» **TASKS FOR THIS EXERCISE**:
1/ In the article about Mary Peters's lifetime achievement award, why did Peters urge millennials and young professionals to bring new technologies, ideas and approaches to advancing projects? Answer in one to three sentences.
2/ Carry on with the article about Mary Peters's lifetime achievement award, starting after its final sentence.

» **SELECTED PASSAGE**:
▼▼▼

January 16, 2019 4:00 PM, EST

Former Transportation Secretary Mary Peters Receives Lifetime Achievement Award

Mary PetersPeters (PhoenixChamber via YouTube)

WASHINGTON — Mary Peters, one of two secretaries of transportation during President George W. Bush’s tenure, was recognized with a lifetime achievement award at the annual meeting of the Transportation Research Board.

In accepting the Frank Turner Medal for Lifetime Achievement in Transportation, the former secretary called on stakeholders to continue to strive for safety on the highways, push for sustainable funding for public transportation systems and improve access for senior citizens and people with disabilities who lack mobility options.

Peters also modestly downplayed her contributions during the second half of the Bush administration, referring to herself as the “accidental secretary.”

To millenials and young professionals at the event, she urged them to incorporate new technologies, ideas and approaches to advancing projects. The transportation landscape could drastically improve in the coming years if the next generation’s viewpoints are adopted, she explained.

“Let me challenge all of you in this room, especially the young people, the students who are here today, to look at the art of the possible,” Peters said during a luncheon TRB organizers hosted for dignitaries and executives Jan. 16 at the Walter E. Washington Convention Center. The award is presented biennially.

▲▲▲

» **SUPPLIED MATERIAL**:
▼▼▼

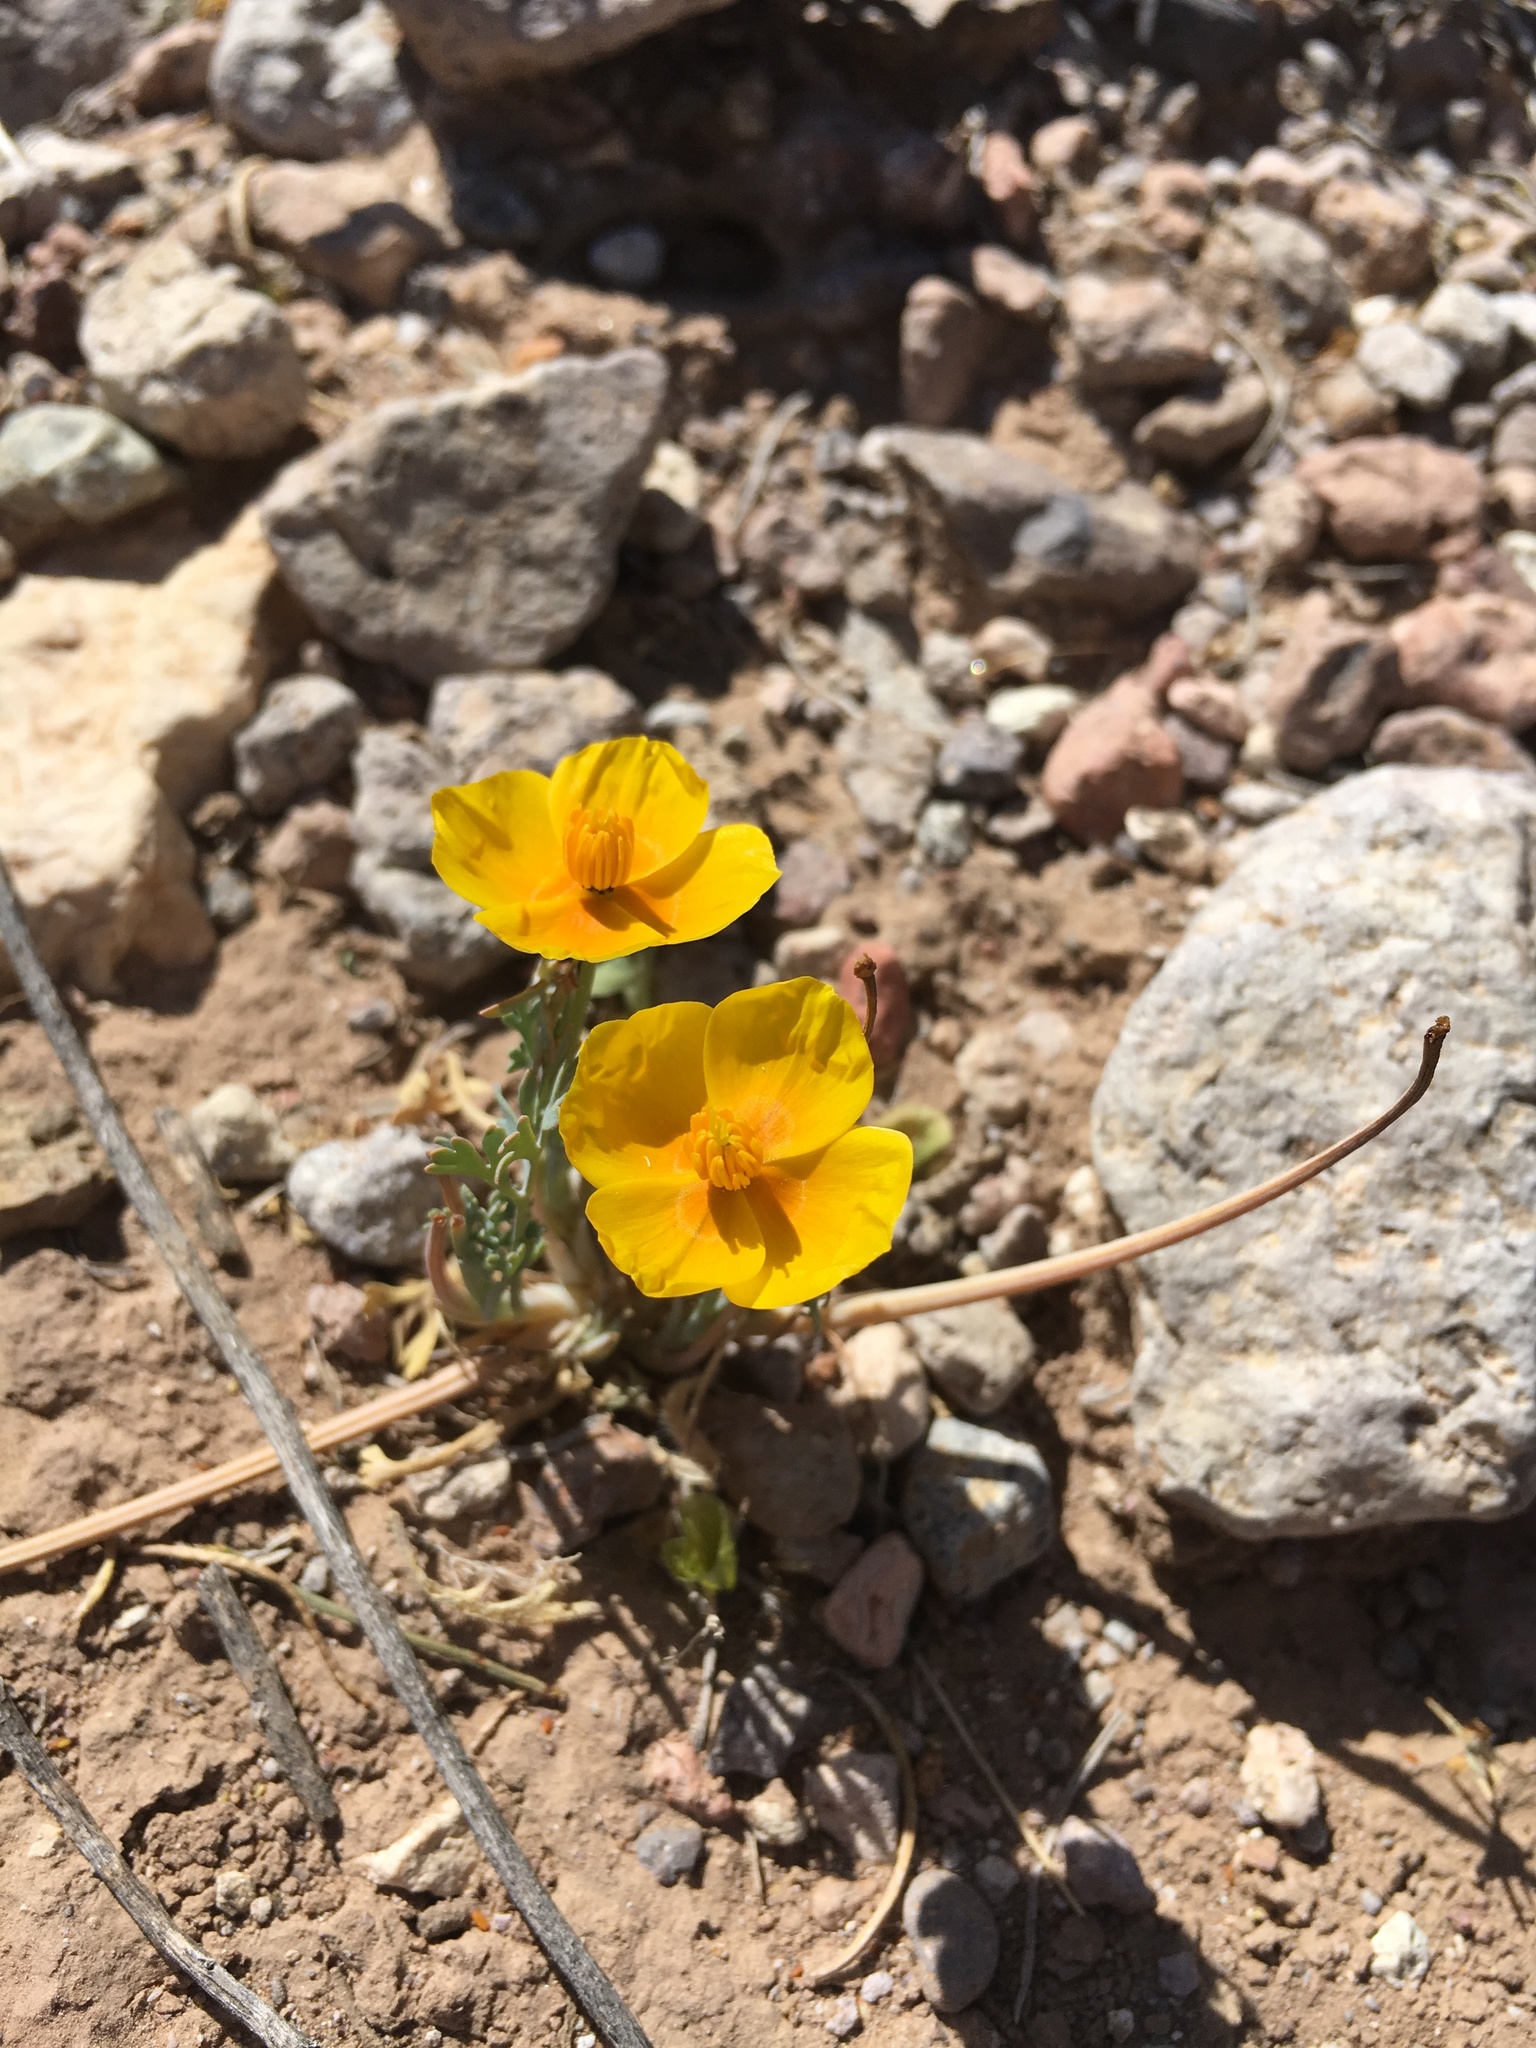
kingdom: Plantae
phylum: Tracheophyta
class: Magnoliopsida
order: Ranunculales
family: Papaveraceae
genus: Eschscholzia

▲▲▲

» **ANSWERS IN ORDER**:
1/ Peters urged them to bring in new technologies, ideas and approaches because, as she explained, the transportation landscape could drastically improve in the coming years if the next generation's viewpoints are adopted.

2/
Peters arrived in Washington after spending nearly two decades with the Arizona Department of Transportation. At DOT, she succeeded Norman Mineta. Before her confirmation to the secretary post, she had been the top officer at the Federal Highway Administration.

Mineta, recipient of the lifetime achievement award in 2017, was at the luncheon and reminded attendees of a report the National Academies of Sciences, Engineering and Medicine published in December that recommended federal policymakers raise and index federal fuel taxes.

As Mineta put it, “The gas tax needs to be increased.” Revenue from such an increase would be used to help address pressing needs across the states for the transportation network. TRB, a program within the academies, led the report’s research.

Members of Congress have not approved an increase in the 24.4-cents-per-gallon diesel tax and 18.4-cents-per-gallon gas tax since 1993. The revenue collected from the fuel taxes no longer is enough to ensure the long-term solvency of the Highway Trust Fund, which supports state-level projects.